Democratising private markets: the march towards non-institutional investors
Insights

Democratising private markets: the march towards non-institutional investors

25th April 2023

The world of private markets has traditionally been dominated by institutional investors. Those wishing to invest in alternative assets more often than not required millions (or tens of millions) in capital to do so. However, recent regulatory changes and advancements in technology have been the catalyst to democratise access to private markets, enabling a growing audience of non-institutional investors to deploy their capital in alternative assets. 

We took a look at the latest research from McKinsey’s Global Private Markets Review 2023 to understand what this means for financial institutions and their clients.

Why are more individual investors turning to private markets?

Investors, regardless of whether they’re institutional or not, are increasingly drawn to private markets. Their historic performance indicates the potential for higher returns, there is a lower correlation with volatile public markets, and they allow investors access to assets that would otherwise be out of reach.

Global regulatory changes and innovative investment structures are just two of the reasons why private investment opportunities are now able to be opened up to a wider audience of high net worth and retail investors. And, as the McKinsey report explains, many financial institutions are now developing strategies to take advantage of the commercial opportunity posed by the significant pool of capital available through private investors. 

Increased use of structured vehicles and feeder funds

More and more non-institutional investors are looking to alternative assets, and GPs are taking note.

To enable access to these opportunities, firms are making greater use of structured vehicles, with one of the most common being a feeder fund that aggregates commitments from several individual investors and then invests as a private partnership. 

Since launching Delio Structuring in 2021, we have seen a significant increase in the number of financial institutions that are using investment vehicles to reduce the minimum ticket size of deals. Ale Ricagno, Delio’s Head of Structuring, explains:

“Structured investment vehicles are a highly effective way for financial institutions to enable more of their clients to invest in alternative assets. Depending on the needs of the firm and their clients, structures can be designed to reduce the minimum investment required from each investor to as little as £5,000. This means that investment opportunities can be opened up to a mass retail market, rather than remaining the exclusive domain of only the most wealthy of individuals. 

“We’ve found that delivering these structured investment vehicles through Delio’s technology creates a compelling proposition for both institutions and investors. Digitising a traditionally manual process offers significant efficiency savings for the firm, while investors benefit from a much slicker client experience and access to the assets they crave.”

Technology accelerates democratisation

As investor demand increases and technology adoption continues to accelerate, it’s no surprise that financial institutions are leveraging digital tools to improve investor access and the  distribution of opportunities.

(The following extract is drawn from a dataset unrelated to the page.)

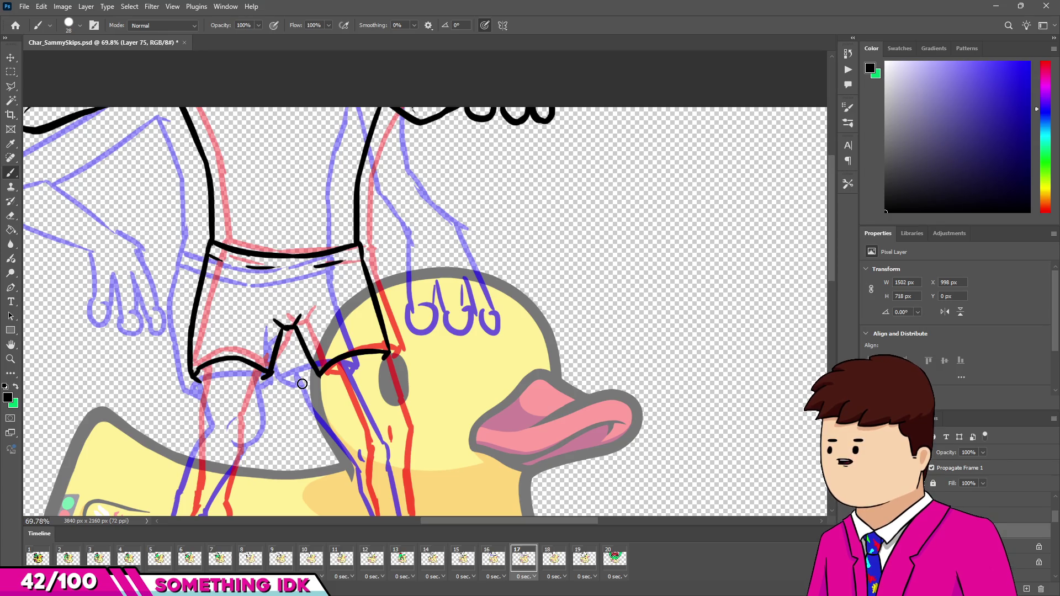
scroll(302, 384, "up", 2)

Digitising the investor journey is just one example, as it streamlines a traditionally slow, manual process and improves operational efficiency. However, the real game-changer is tokenization. This innovative technology is disrupting the traditional investment landscape by allowing asset managers to tokenize funds across various investment vehicles. It’s not just a buzzword, either – as McKinsey explains, two of the world’s largest asset management companies have already announced plans to tokenize funds across private equity, private credit, secondaries, and more.

This trend is only going to gain momentum as more GPs realise the benefits of tokenization, making it clear that technology will only have an increasingly important role to play in the world of alternative asset management.

To conclude…

With an estimated capital pool of $45tn at stake, it is clear that financial institutions must take the potential of non-institutional investors seriously when it comes to their private markets strategy. However, this shift is likely to cause some significant operational challenges for the industry. 

Technology will be instrumental in overcoming these, and firms should already be considering whether their digital infrastructure will be able to support this shift in strategy.